In Malde's words, Trajectory is "a research lab and product company building the platform for Continual Learning." The pitch: unlock the signal already sitting in product usage so companies can continuously post-train large-scale agentic models after deployment. That means capturing retries, edits, and corrections as training signal so shipped models steadily improve without waiting for the next big pretraining cycle. Malde argues this can produce models that "outperform the frontier" by learning from real interactions rather than static datasets, per his launch post.

Who is backing it

Malde says Trajectory raised $15 million from @Conviction, @BessemerVP, @radicalvcfund, and individuals Jeff Dean (@jeffdean) and Fei-Fei Li (@drfeifei), among others. Digg reports that Conviction Capital led the round. Trajectory also named early partners such as @ClayRunHQ, @Harvey, @DecagonAI, @mercor_ai, and @RogoAI, with some already in production, according to Malde's post.

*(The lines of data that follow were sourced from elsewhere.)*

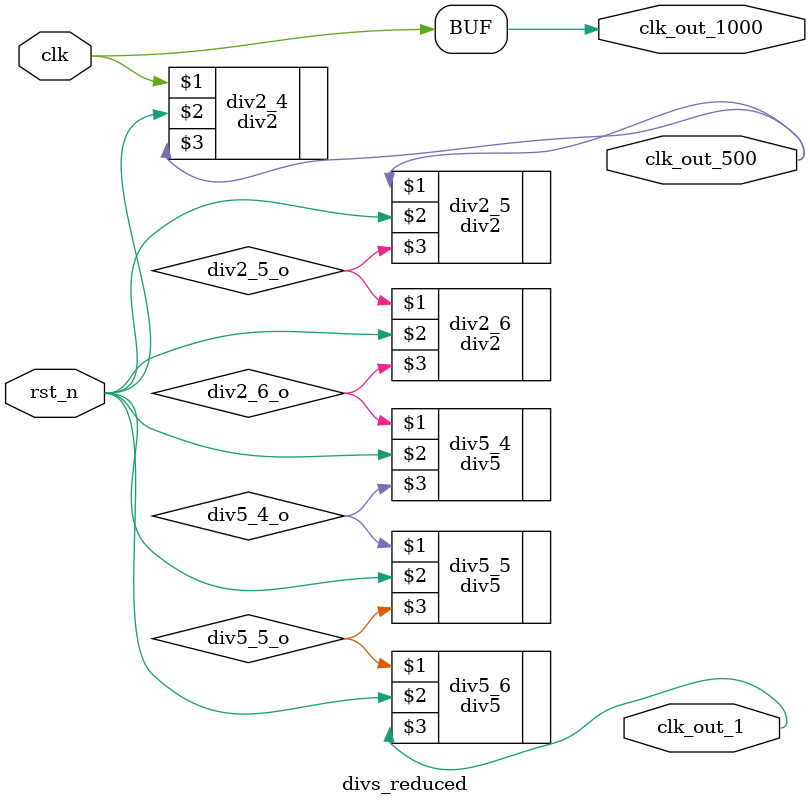
<source format=v>
module divs_reduced(input clk, input rst_n, output clk_out_1000, output clk_out_500, output clk_out_1);

//wire div5_1_o, div5_2_o, div5_3_o; It seems that those temp variables are not required to declare for Verilog.
wire div2_5_o,div2_6_o,div5_4_o,div5_5_o;

/*
div5 div5_1(clk, rst_n, div5_1_o);
div5 div5_2(div5_1_o, rst_n, div5_2_o);
div5 div5_3(div5_2_o, rst_n, div5_3_o);
div2 div2_1(div5_3_o, rst_n, div2_1_o);
div2 div2_2(div2_1_o, rst_n, div2_2_o);
div2 div2_3(div2_2_o, rst_n, clk_out_1000);
*/
assign clk_out_1000 =  clk;

div2 div2_4(clk, rst_n, clk_out_500);

div2 div2_5(clk_out_500, rst_n, div2_5_o);
div2 div2_6(div2_5_o, rst_n, div2_6_o);
div5 div5_4(div2_6_o, rst_n, div5_4_o);
div5 div5_5(div5_4_o, rst_n, div5_5_o);
div5 div5_6(div5_5_o, rst_n, clk_out_1);

endmodule
</source>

The founder's thesis and the status quo

The broader thesis challenges a common reality in AI product development: models remain static in production because user corrections rarely update them. Digg attributes that line of critique to Rohan Paul (@rohanpaul_ai) in its coverage, and positions Trajectory as an attempt to wire real-time product feedback directly into post-training pipelines. If continual learning can be made robust in production, the next leap in performance may come from how products learn after deployment rather than from pretraining alone, as Digg framed it in its writeup.

Malde also emphasized team composition, saying Trajectory has researchers from DeepMind, OpenAI, Apple, Meta Superintelligence, Amazon AGI, and Scale AI, alongside a product crew with experience at Stripe and Figma, per the launch post. Digg's thread adds that Malde previously led post-training at Windsurf before its Google/DeepMind acquisition, a detail it reported that is not otherwise described in the launch post.

What we do not know yet

Neither valuation nor round stage were disclosed. Trajectory has not shared technical details about its data pipelines, safeguards, or specific learning methods, and it has not broken out which named partners are fully live versus piloting. What is clear from Malde's posts is the bet: push learning to the edge of real product usage and let every customer correction make the model better.